NAMING CHARACTERS AND PLACES FOR YOUR STORY
Naming characters has always been a little difficult for me. I’ll get a story idea and immediately start jotting down some notes, but I’ll usually use a few standby names for the characters like John or Cathy until I can come up with some better names. Or, in my early notes, I’ll even use words like: husband, wife, father, mother, etc. At the very beginning of a story idea I like to get the notes down pretty quickly, much like when I write a first draft, just getting it down quickly and worrying about changes and editing later. Later, as I go over the notes again, I begin to form an outline and character bios, changing the names of the characters to what they will eventually be.

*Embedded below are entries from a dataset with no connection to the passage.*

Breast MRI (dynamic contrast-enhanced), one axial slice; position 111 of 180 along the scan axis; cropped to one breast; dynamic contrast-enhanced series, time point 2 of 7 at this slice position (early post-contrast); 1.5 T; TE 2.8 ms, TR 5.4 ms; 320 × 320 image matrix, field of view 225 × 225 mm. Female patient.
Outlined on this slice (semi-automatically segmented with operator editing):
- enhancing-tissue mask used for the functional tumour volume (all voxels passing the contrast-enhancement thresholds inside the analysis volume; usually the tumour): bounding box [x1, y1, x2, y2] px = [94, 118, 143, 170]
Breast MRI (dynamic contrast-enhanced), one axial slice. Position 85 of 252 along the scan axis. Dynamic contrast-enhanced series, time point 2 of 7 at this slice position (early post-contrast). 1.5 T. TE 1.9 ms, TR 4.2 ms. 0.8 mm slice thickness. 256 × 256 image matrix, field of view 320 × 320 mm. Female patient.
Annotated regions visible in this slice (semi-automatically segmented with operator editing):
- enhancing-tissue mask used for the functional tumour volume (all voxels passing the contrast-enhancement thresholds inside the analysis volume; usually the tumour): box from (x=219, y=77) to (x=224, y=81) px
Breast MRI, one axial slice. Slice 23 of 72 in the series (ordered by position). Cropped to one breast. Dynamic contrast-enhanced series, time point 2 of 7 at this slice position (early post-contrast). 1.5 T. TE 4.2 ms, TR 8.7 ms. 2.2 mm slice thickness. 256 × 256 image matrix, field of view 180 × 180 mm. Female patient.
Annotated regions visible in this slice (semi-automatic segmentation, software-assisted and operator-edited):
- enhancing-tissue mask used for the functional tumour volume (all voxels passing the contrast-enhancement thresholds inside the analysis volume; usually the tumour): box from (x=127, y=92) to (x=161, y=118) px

So how do we come up with names for our characters? Maybe the name for a character pops into your mind right away. That’s happened to me before, but not very often. You may juggle through names in your mind until one just sounds right for the character.
One thing that has helped me is to have a list of names for characters. I’ve heard of writers grabbing a phone book (what’s that, right?) and scrolling through the list of names until a name jumps out at them. I’ve heard of other authors who stare at their bookshelves, searching for a first or last name, or combination of names, that hits them.
Recently, I created a long list of first names, and another list of last names. I also created a list of names that I’ve already used in my books and stories so that I’m not using the same names too often (like John and Carla). Maybe it’s impossible not to use the same name twice, especially if you’ve written a lot of short stories and books, but you may not want to use the same name too often.
You can get creative with names, and sometimes a name can seem to identify with a character, but you want to be careful that you’re not making a parody of a character (unless that is your intention).
Naming places like fictitious towns or a business, etc. can be tough, but it can also be fun. If you come up with a name of a fictitious town or business in that state or country, you may want to do a quick internet search to make sure that the name of your fictitious town doesn’t really exist. For instance, let’s say you want to call a small town in Nevada Devil’s Elbow, you may want to make sure that there’s not already a town called Devil’s Elbow if you want your town to be totally fictitious. Or you could go with common town names like Haven and Jackson.
Using lists of names has helped me, especially with keeping track of names I’ve used more than once in stories and novels, and I hope it helps you too.